Sift the listing for lines that hold the string "shared" and pull them out.

─── INPUT DATA

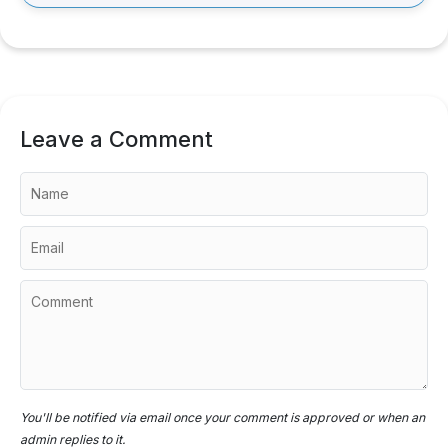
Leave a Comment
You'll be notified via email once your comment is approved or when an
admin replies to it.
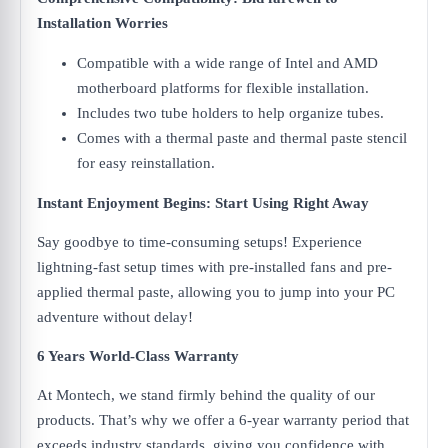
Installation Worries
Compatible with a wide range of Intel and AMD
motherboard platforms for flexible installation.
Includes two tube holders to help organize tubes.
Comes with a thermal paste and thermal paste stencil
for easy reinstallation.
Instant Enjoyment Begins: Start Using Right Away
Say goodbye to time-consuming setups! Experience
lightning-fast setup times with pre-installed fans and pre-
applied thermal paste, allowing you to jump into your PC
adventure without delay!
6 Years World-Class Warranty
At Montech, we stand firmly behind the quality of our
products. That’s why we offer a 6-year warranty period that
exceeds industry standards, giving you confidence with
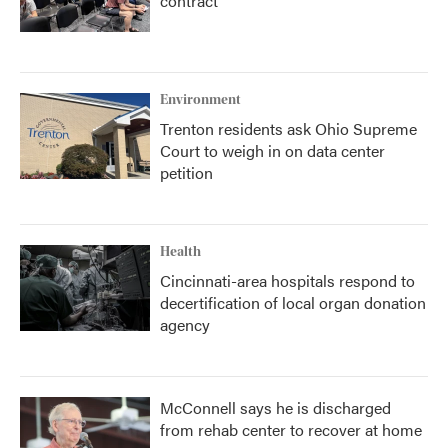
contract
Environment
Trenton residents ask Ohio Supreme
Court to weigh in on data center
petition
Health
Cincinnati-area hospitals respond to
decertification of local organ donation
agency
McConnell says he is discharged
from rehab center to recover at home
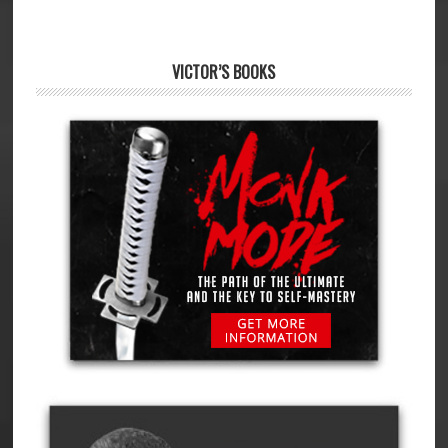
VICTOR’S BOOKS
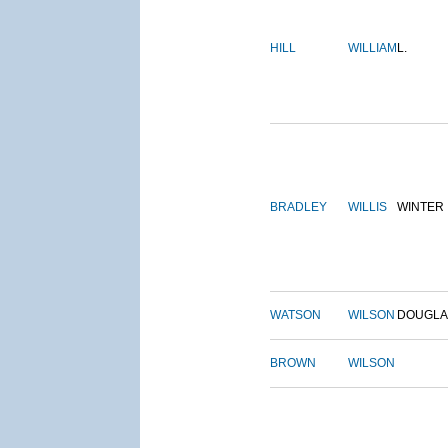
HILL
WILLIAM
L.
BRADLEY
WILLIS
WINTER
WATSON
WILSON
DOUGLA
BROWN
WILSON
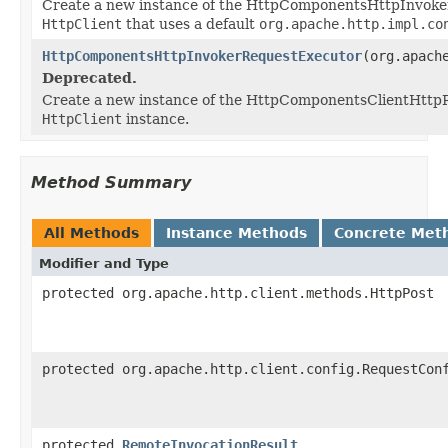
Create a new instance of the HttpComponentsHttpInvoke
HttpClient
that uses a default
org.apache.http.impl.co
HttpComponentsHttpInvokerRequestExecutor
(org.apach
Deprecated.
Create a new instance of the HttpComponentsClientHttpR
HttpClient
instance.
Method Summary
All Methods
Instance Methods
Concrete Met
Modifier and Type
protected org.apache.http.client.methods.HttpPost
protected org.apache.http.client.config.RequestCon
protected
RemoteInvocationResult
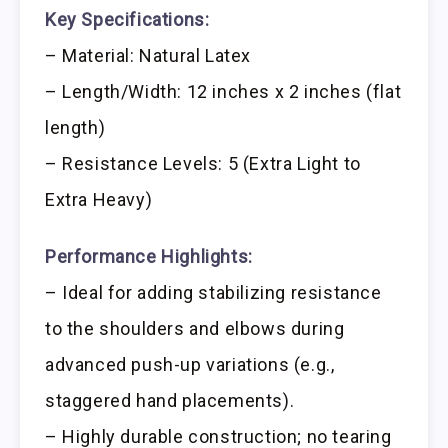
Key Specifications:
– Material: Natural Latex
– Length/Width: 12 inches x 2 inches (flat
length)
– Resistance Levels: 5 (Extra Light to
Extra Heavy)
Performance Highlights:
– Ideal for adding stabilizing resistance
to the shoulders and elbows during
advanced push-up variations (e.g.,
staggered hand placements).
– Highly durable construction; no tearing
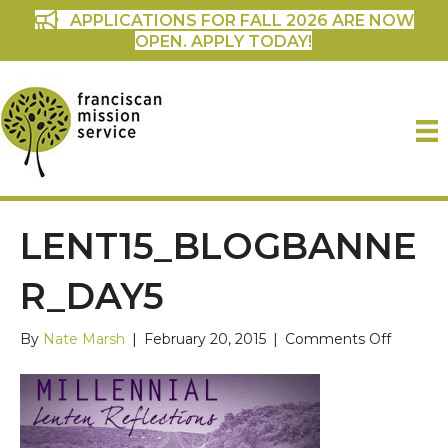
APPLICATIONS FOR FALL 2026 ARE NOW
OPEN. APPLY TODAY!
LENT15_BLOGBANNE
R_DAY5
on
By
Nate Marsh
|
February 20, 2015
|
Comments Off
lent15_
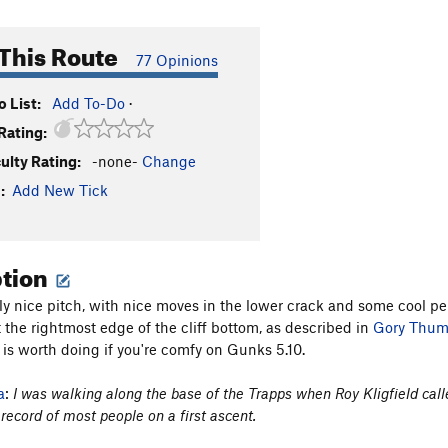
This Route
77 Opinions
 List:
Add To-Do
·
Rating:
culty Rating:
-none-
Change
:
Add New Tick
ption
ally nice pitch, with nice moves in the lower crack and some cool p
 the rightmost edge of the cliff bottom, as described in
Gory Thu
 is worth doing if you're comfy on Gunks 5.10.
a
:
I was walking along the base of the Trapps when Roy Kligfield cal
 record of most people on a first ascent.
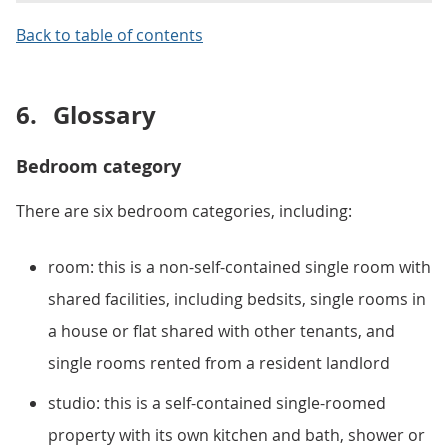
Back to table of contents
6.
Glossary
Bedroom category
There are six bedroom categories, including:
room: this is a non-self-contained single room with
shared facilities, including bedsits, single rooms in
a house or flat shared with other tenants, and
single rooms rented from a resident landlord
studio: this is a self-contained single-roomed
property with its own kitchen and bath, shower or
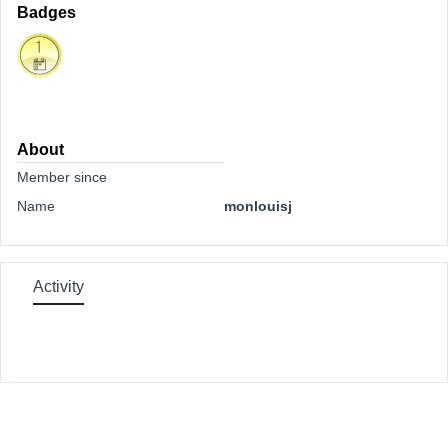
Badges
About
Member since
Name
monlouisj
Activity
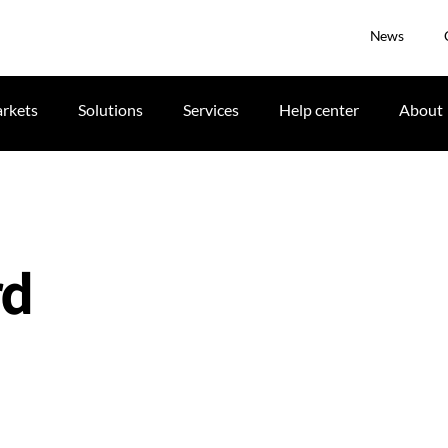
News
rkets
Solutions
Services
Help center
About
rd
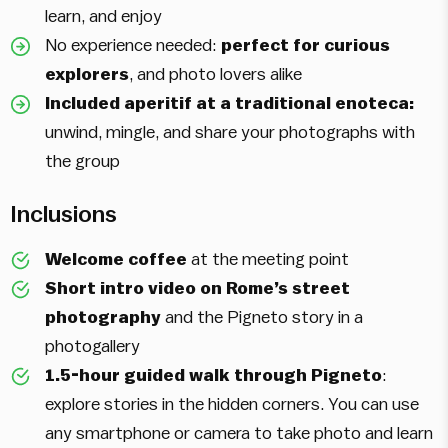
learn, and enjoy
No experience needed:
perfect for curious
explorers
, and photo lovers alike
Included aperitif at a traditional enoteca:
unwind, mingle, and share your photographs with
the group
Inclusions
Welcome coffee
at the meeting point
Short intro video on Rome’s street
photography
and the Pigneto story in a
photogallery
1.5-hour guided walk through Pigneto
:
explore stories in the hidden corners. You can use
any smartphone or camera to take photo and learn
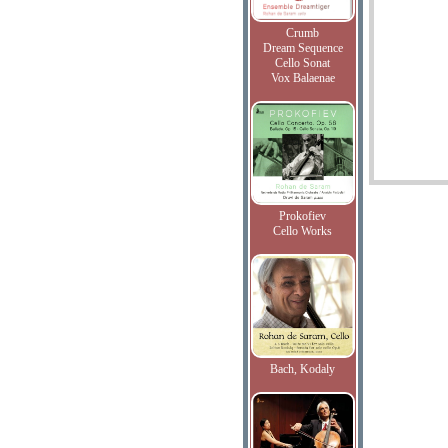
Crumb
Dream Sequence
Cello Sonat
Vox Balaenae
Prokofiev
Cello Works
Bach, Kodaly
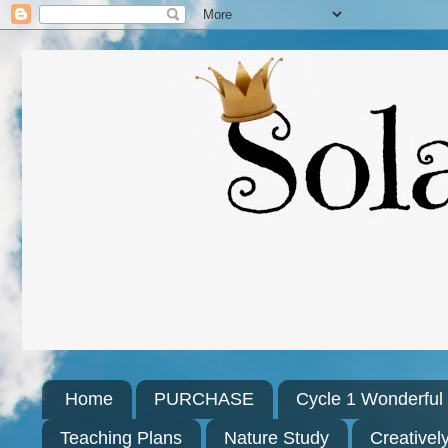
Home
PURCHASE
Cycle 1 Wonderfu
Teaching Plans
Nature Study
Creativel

──────

### EXERCISE OUTPUT
shared facilities, including bedsits, single rooms in
a house or flat shared with other tenants, and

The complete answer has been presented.